Ensemble model definition is very straightforward. It uses the same input layer thas is shared between all previous models. In the top layer, the ensemble computes the average of three models' outputs by using `Average()` merge layer.

In [None]:
def ensemble(models: List [training.Model], model_input: Tensor) -> training.Model:
    
    outputs = [model.outputs[0] for model in models]
    y = Average()(outputs)
    
    model = Model(model_input, y, name='ensemble')
    
    return model

In [None]:
result = randomforest_model.score(X_test, Y_test)
print(result)

In [None]:
ensemble_model = ensemble(models, model_input)

As expected, the ensemble has a lower error rate than any single model.

In [None]:
evaluate_error(ensemble_model)

0.2049

# end of my code

## Conclusion

To reiterate what was said in the introduction: every model has its own weaknesses. The reasoning behind using an ensemble is that by stacking different models representing different hypotheses about the data, we can find a better hypothesis that is not in the hypothesis space of the models from which the ensemble is built.

By using a very basic ensemble, a much lower error rate was achieved than when a single model was used. This proves effectiveness of ensembling.

Of course, there are some practical considerations to keep in mind when using an ensemble for your machine learning task.
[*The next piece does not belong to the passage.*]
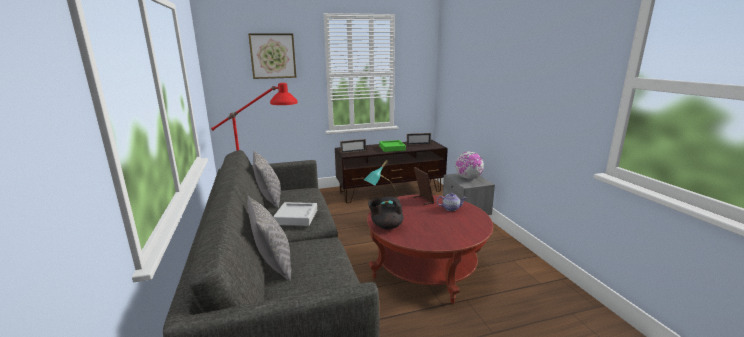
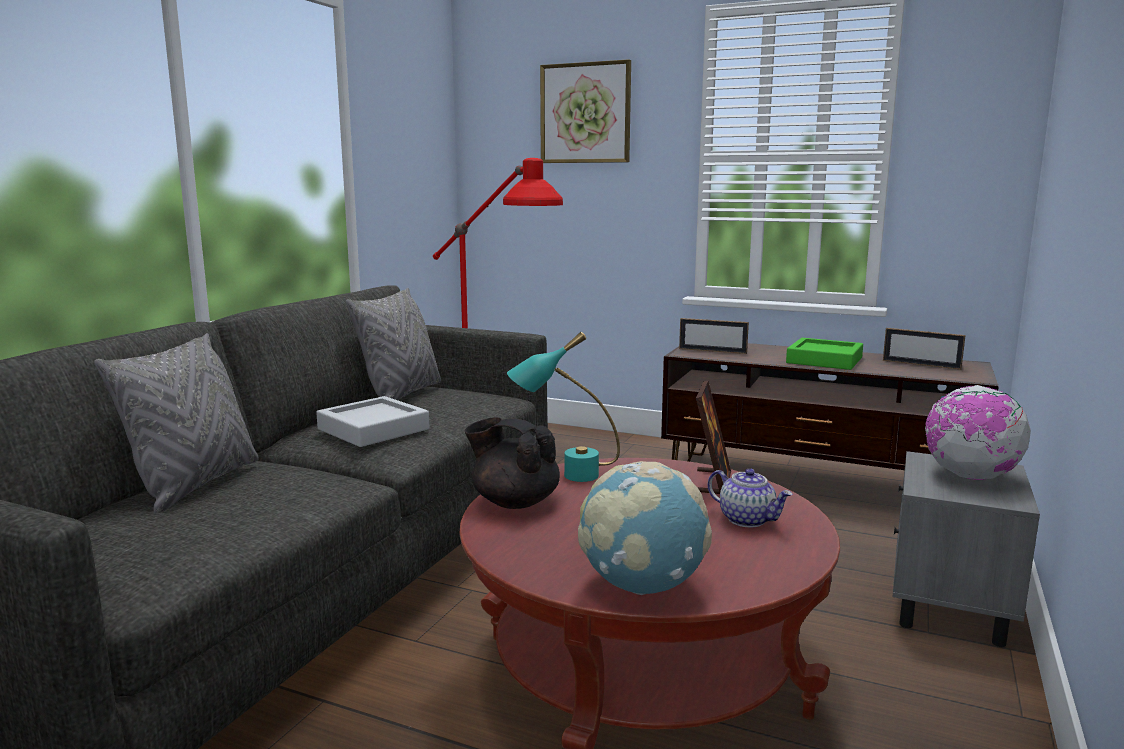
camera: 40 degrees right, 5 degrees down
(463, 236) = (642, 586): none -> globe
Since ensembling means stacking multiple models together, it also means that the input data needs to be forward-propagated for each model. This increases the amount of compute that needs to be performed and, consequently, evaluation (predicition) time. Increased evaluation time is not critical if you use an ensemble in research or in a Kaggle competition. However, it is a very critical factor when designing a commercial product. Another consideration is increased size of the final model which, again, might be a limiting factor for ensemble use in a commercial product.